Mohit Saraf: Pessimistic about economy, optimistic about firm
Mohit Saraf: Pessimistic about economy, optimistic about firm
Luthra & Luthra transactional billings in the corporate transactional division have shot up by between 36 and 78 per cent over the last three quarters, claimed the firm’s senior partner Mohit Saraf less than six months after internally announcing a radical strategy shake-up to improve plummeting profits at the firm.

“We’ve been able to achieve a lot,” Saraf told Legally India. “We’ve been able to rationalise the firm a lot.”

He said that between April and December 2013 billings in the corporate division of the firm had increased by 36 per cent compared to the same nine month period in 2012. The corporate division includes all practices at the firm except for tax advisory, intellectual property and litigation work, which are accounted for in separate profit centres.

Billings in the tax advisory practice shot up by 78 per cent and litigation was “a different ballgame”, according to Saraf. The litigation practice, which is in a separate partnership from corporate, continued growing at 30 to 40 per cent in billings as it had done for the past two or three years “when corporate has been going down”. 

The bills actually recovered from corporate transactional clients so far this financial year increased by 18 per cent, noted Saraf, while the tax division’s recovery was up 61 per cent against the same period in 2012.

(SOURCE MATERIAL):
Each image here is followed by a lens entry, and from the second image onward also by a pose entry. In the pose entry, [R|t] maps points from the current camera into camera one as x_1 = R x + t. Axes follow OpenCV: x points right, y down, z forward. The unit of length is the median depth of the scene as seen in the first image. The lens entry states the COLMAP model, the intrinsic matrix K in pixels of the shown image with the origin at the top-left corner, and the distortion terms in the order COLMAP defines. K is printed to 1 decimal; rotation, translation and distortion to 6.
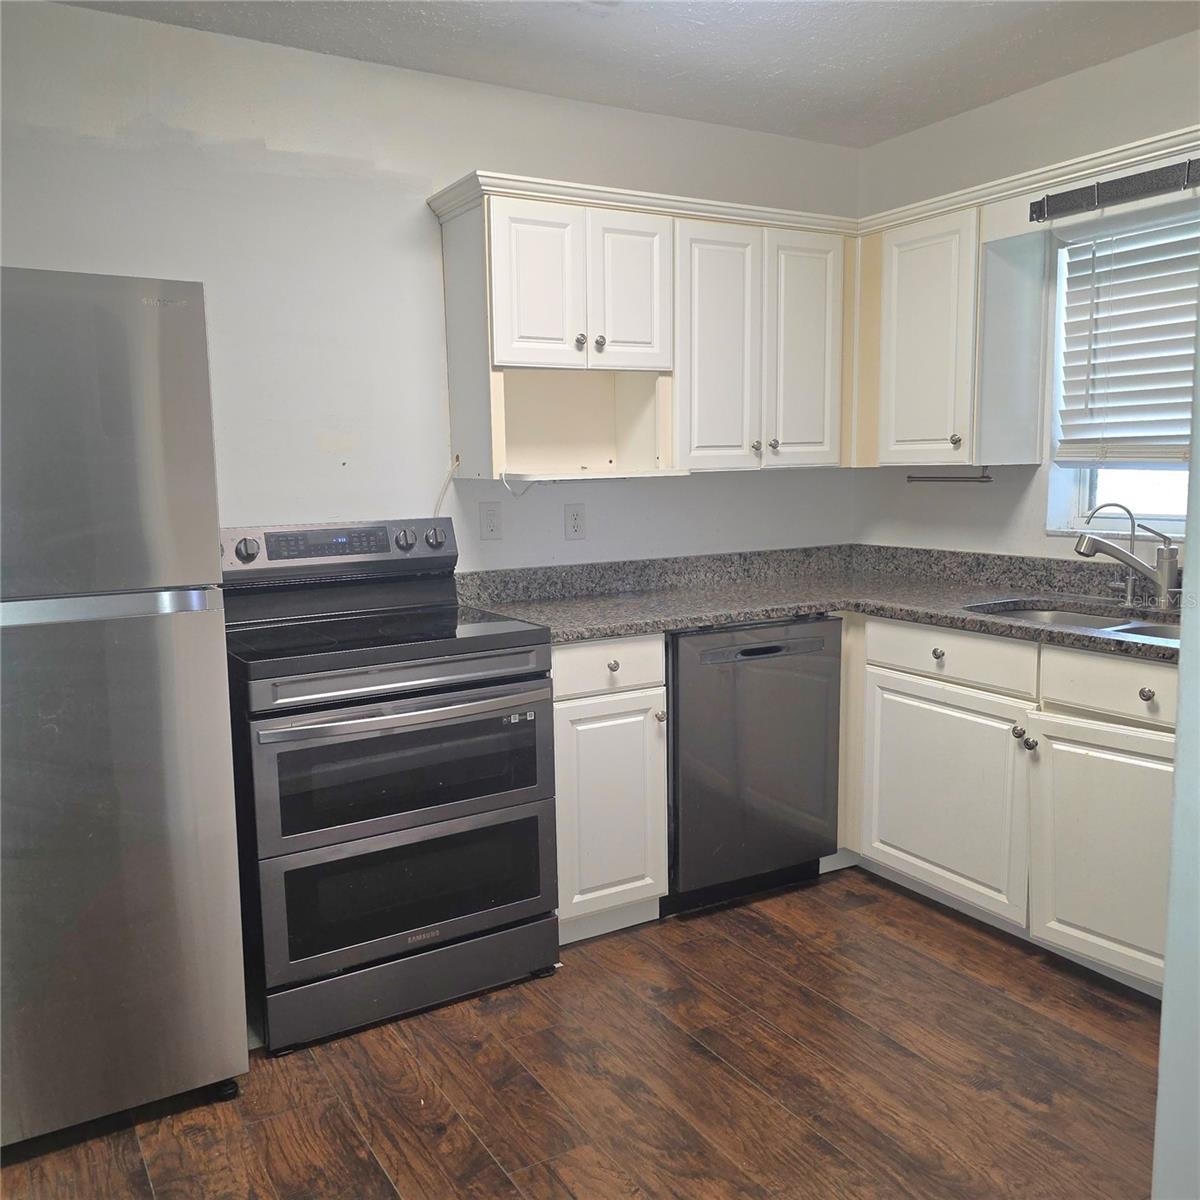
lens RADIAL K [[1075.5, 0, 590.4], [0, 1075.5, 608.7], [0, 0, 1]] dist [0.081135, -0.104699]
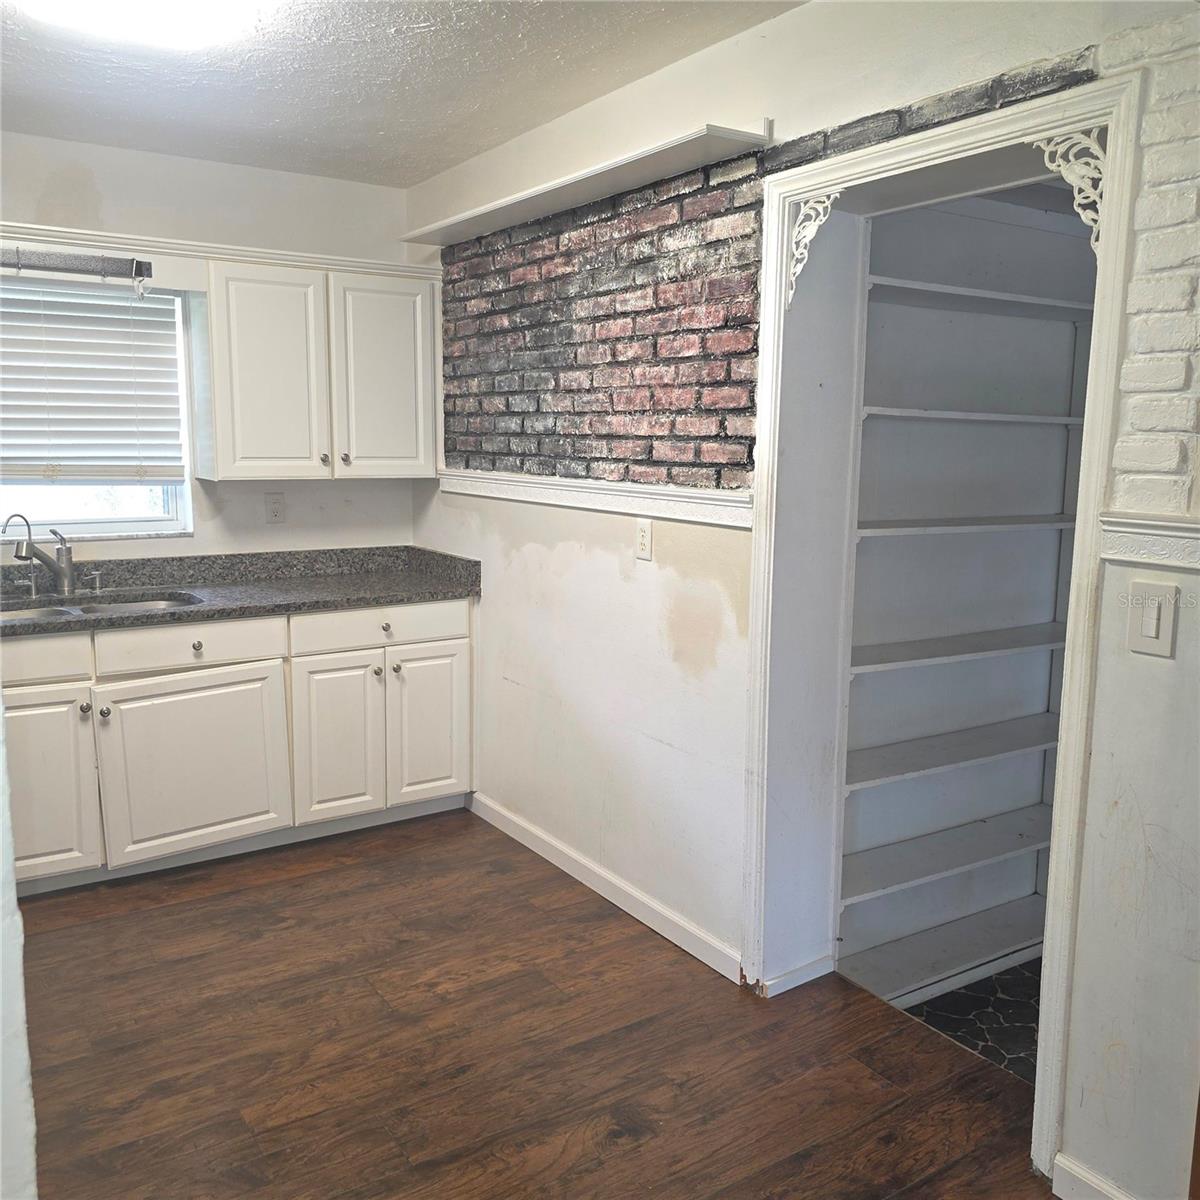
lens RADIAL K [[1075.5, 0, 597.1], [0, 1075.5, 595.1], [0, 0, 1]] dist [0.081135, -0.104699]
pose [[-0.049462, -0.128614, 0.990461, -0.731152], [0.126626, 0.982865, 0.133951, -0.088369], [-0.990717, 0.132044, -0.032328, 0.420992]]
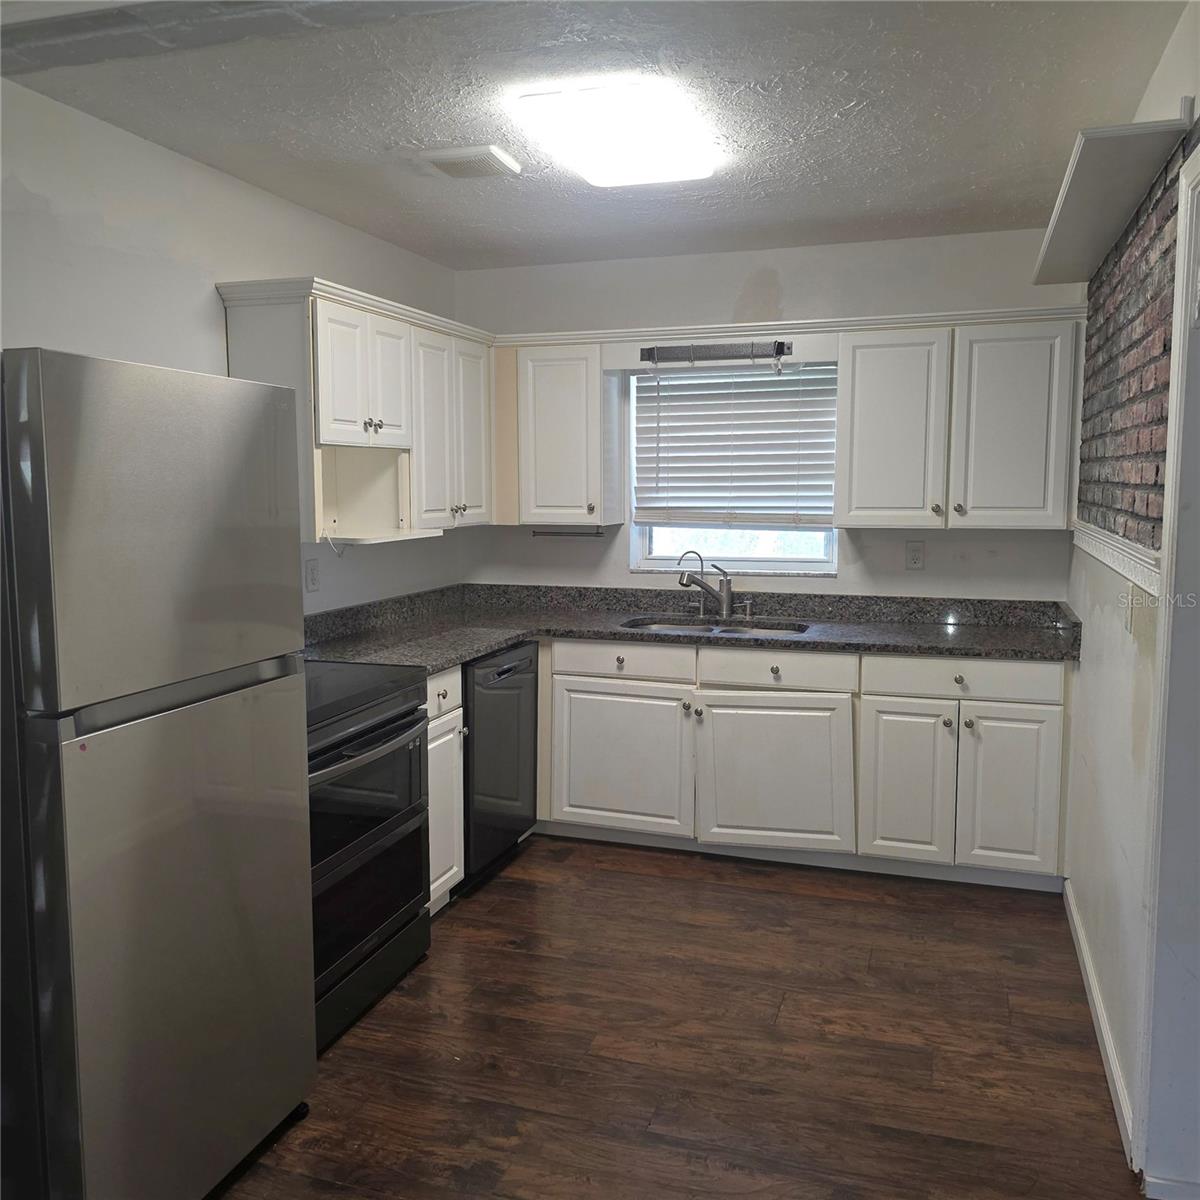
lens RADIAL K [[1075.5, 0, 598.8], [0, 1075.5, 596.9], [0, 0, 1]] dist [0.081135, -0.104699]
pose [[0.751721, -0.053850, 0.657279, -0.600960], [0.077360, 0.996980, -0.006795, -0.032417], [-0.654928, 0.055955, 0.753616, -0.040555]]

(GOAL OF THE EXERCISE): Please state, according to the article on Mohit Saraf, by what percentage the bills recovered from corporate transactional clients rose so far this financial year.

(RESPONSE): 18 percent.